• [Extract]:
↓

US citizens among fatalities in Israel religious festival stampede

Anger mounts following disaster on the slopes of Mount Meron

People light candles during a vigil in Tel Aviv after a deadly stampede in a northern Jewish pilgrimage town. AFP.
People light candles during a vigil in Tel Aviv after a deadly stampede in a northern Jewish pilgrimage town. AFP.

US citizens are among the dozens killed and injured in a stampede at a religious festival in Israel, the US embassy said on Saturday, as criticism mounted after one of the biggest civilian disasters in the country's history.

At least 45 people were crushed to death and more than 100 injured at the ultra-Orthodox Jewish festival on the slopes of Israel's Mount Meron, held overnight between Thursday and Friday.

The exact cause of the disaster is still not clear but witness accounts and videos posted on social media suggested that some people fell down stairs leading out of a narrow passageway.

This passageway was packed with hundreds of worshippers trying to leave the site. A surge of people came down upon those who fell, leading to trampling and asphyxiation.

↑

• [What this task involves]: Summarize the stampede article in three sentences.

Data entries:
↓

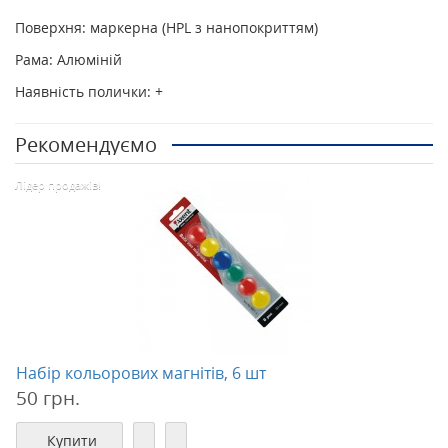
Поверхня: маркерна (HPL з нанопокриттям)
Рама: Алюміній
Наявність полички: +
Рекомендуємо
Лідер продажів!
Набір кольорових магнітів, 6 шт
50 грн.
Купити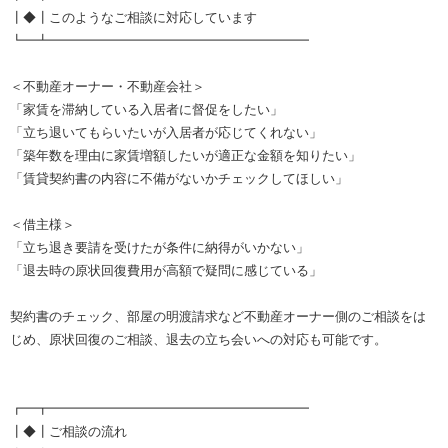
┃◆┃このようなご相談に対応しています
┗━┻━━━━━━━━━━━━━━━━━━━━
＜不動産オーナー・不動産会社＞
「家賃を滞納している入居者に督促をしたい」
「立ち退いてもらいたいが入居者が応じてくれない」
「築年数を理由に家賃増額したいが適正な金額を知りたい」
「賃貸契約書の内容に不備がないかチェックしてほしい」
＜借主様＞
「立ち退き要請を受けたが条件に納得がいかない」
「退去時の原状回復費用が高額で疑問に感じている」
契約書のチェック、部屋の明渡請求など不動産オーナー側のご相談をは
じめ、原状回復のご相談、退去の立ち会いへの対応も可能です。
┏━┳━━━━━━━━━━━━━━━━━━━━
┃◆┃ご相談の流れ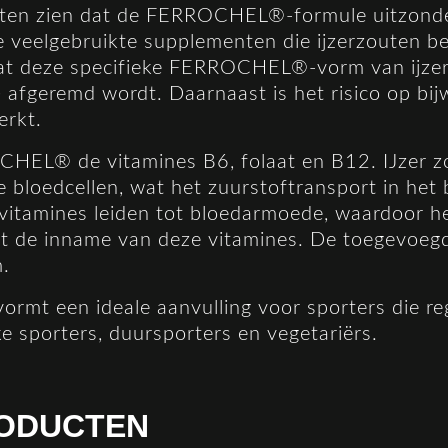
aten zien dat de FERROCHEL®-formule uitzonder
 veelgebruikte supplementen die ijzerzouten be
dat deze specifieke FERROCHEL®-vorm van ijze
) afgeremd wordt. Daarnaast is het risico op b
erkt.
EL® de vitamines B6, folaat en B12. IJzer z
 bloedcellen, wat het zuurstoftransport in het
vitamines leiden tot bloedarmoede, waardoor h
t de inname van deze vitamines. De toegevoegde
m.
t een ideale aanvulling voor sporters die r
jke sporters, duursporters en vegetariërs.
ODUCTEN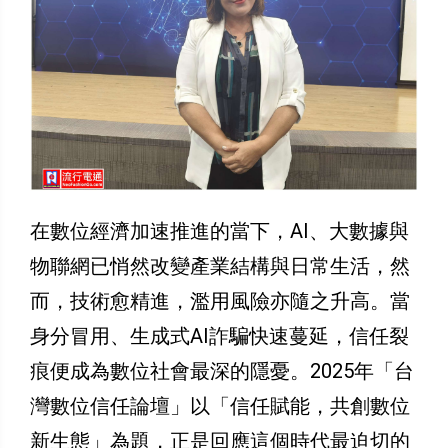
在數位經濟加速推進的當下，AI、大數據與
物聯網已悄然改變產業結構與日常生活，然
而，技術愈精進，濫用風險亦隨之升高。當
身分冒用、生成式AI詐騙快速蔓延，信任裂
痕便成為數位社會最深的隱憂。2025年「台
灣數位信任論壇」以「信任賦能，共創數位
新生態」為題，正是回應這個時代最迫切的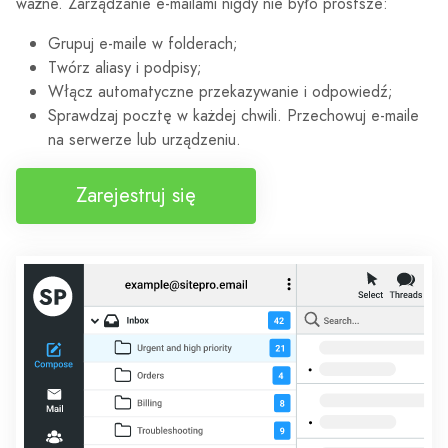
ważne. Zarządzanie e-mailami nigdy nie było prostsze:
Grupuj e-maile w folderach;
Twórz aliasy i podpisy;
Włącz automatyczne przekazywanie i odpowiedź;
Sprawdzaj pocztę w każdej chwili. Przechowuj e-maile
na serwerze lub urządzeniu.
Zarejestruj się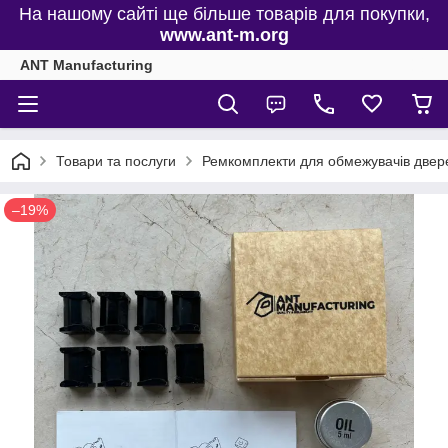
На нашому сайті ще більше товарів для покупки,
www.ant-m.org
ANT Manufacturing
Товари та послуги
Ремкомплекти для обмежувачів двере
–19%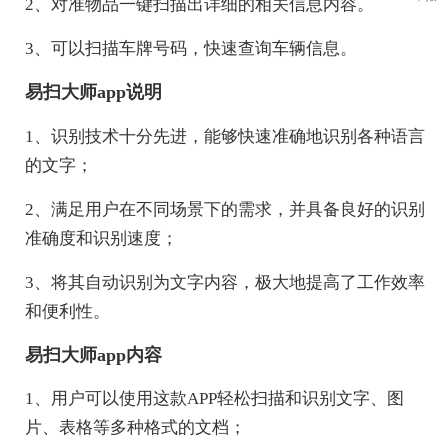
2、对准物品一键扫描出详细的相关信息内容。
3、可以扫描车牌号码，快速查询车辆信息。
易扫大师app说明
1、识别技术十分先进，能够快速准确地识别各种语言
的文字；
2、满足用户在不同场景下的需求，并具备良好的识别
准确度和识别速度；
3、将其自动识别为文字内容，极大地提高了工作效率
和便利性。
易扫大师app内容
1、用户可以使用这款APP轻松扫描和识别文字、图
片、表格等多种格式的文档；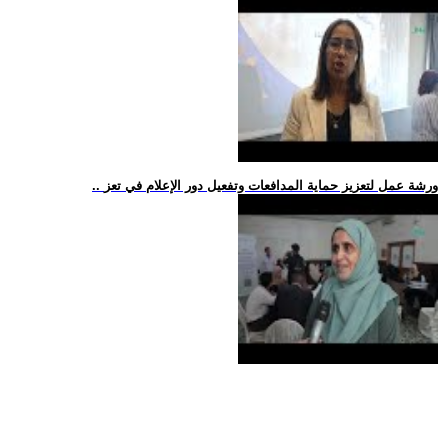
.. ورشة عمل لتعزيز حماية المدافعات وتفعيل دور الإعلام في تعز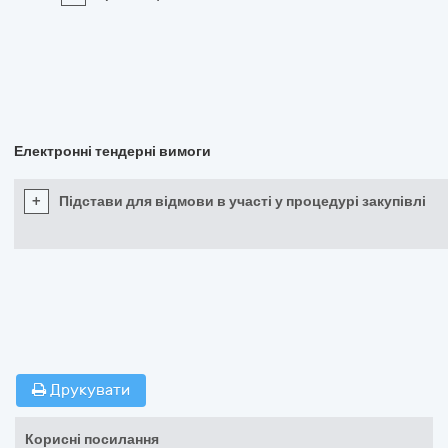
Електронні тендерні вимоги
+
Підстави для відмови в участі у процедурі закупівлі
Друкувати
Корисні посилання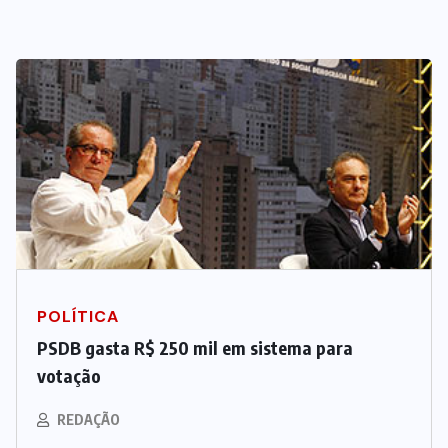
POLÍTICA
PSDB gasta R$ 250 mil em sistema para
votação
REDAÇÃO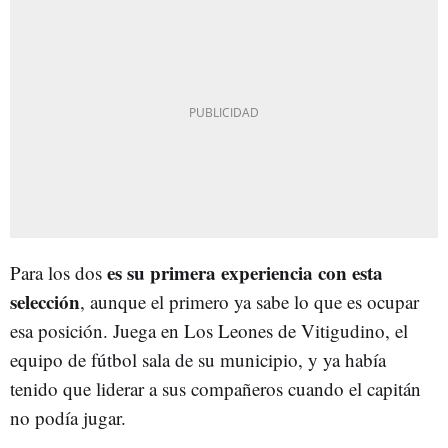
es su primera experiencia con esta
Para los dos
selección
, aunque el primero ya sabe lo que es ocupar
esa posición. Juega en Los Leones de Vitigudino, el
equipo de fútbol sala de su municipio, y ya había
tenido que liderar a sus compañeros cuando el capitán
no podía jugar.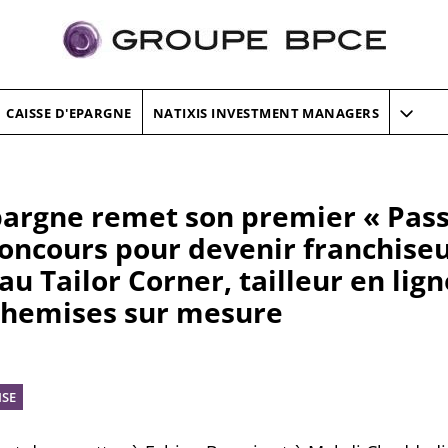
CAISSE D'EPARGNE
NATIXIS INVESTMENT MANAGERS
pargne remet son premier « Pass
concours pour devenir franchiseu
u Tailor Corner, tailleur en lign
chemises sur mesure
ISE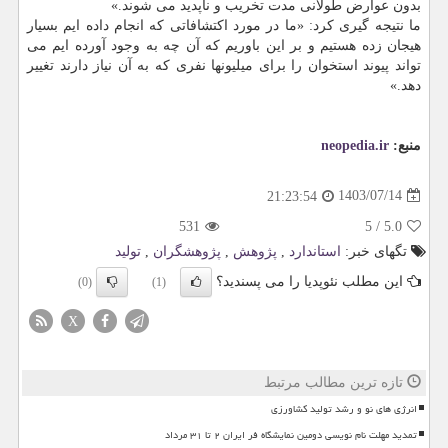
بدون عوارض طولانی مدت تخریب و ناپدید می شوند.»
ما نتیجه گیری کرد: «ما در مورد اکتشافاتی که انجام داده ایم بسیار
هیجان زده هستیم و بر این باوریم که آن چه به وجود آورده ایم می
تواند پیوند استخوان را برای میلیونها نفری که به آن نیاز دارند تغییر
دهد.»
منبع:
neopedia.ir
1403/07/14
21:23:54
531
5
/
5.0
تگهای خبر:
استاندارد
,
پژوهش
,
پژوهشگران
,
تولید
این مطلب نئوپدیا را می پسندید؟
(0)
(1)
X
تازه ترین مطالب مرتبط
انرژی های نو و رشد تولید کشاورزی
تمدید مهلت نام نویسی دومین نمایشگاه فر ایران ۲ تا ۳۱ مرداد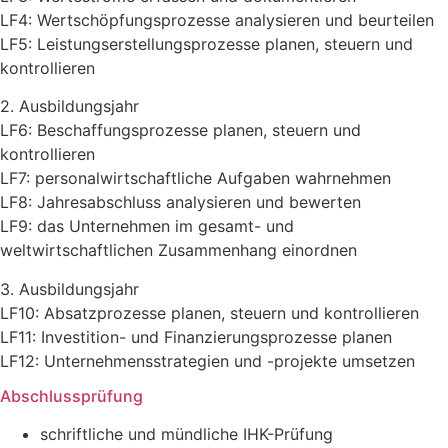
LF4: Wertschöpfungsprozesse analysieren und beurteilen
LF5: Leistungserstellungsprozesse planen, steuern und
kontrollieren
2. Ausbildungsjahr
LF6: Beschaffungsprozesse planen, steuern und
kontrollieren
LF7: personalwirtschaftliche Aufgaben wahrnehmen
LF8: Jahresabschluss analysieren und bewerten
LF9: das Unternehmen im gesamt- und
weltwirtschaftlichen Zusammenhang einordnen
3. Ausbildungsjahr
LF10: Absatzprozesse planen, steuern und kontrollieren
LF11: Investition- und Finanzierungsprozesse planen
LF12: Unternehmensstrategien und -projekte umsetzen
Abschlussprüfung
schriftliche und mündliche IHK-Prüfung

↑

• [Answer]: At least 45 people were crushed to death and more than 100 injured in a stampede at an ultra-Orthodox Jewish festival held overnight between Thursday and Friday on the slopes of Israel's Mount Meron. The US embassy said on Saturday that US citizens were among the dead and injured, as criticism mounted after one of the biggest civilian disasters in the country's history. The exact cause is still unclear, but witness accounts and social media videos suggest that some people fell down stairs leading out of a narrow passageway packed with worshippers, and a surge of people came down on them, causing trampling and asphyxiation.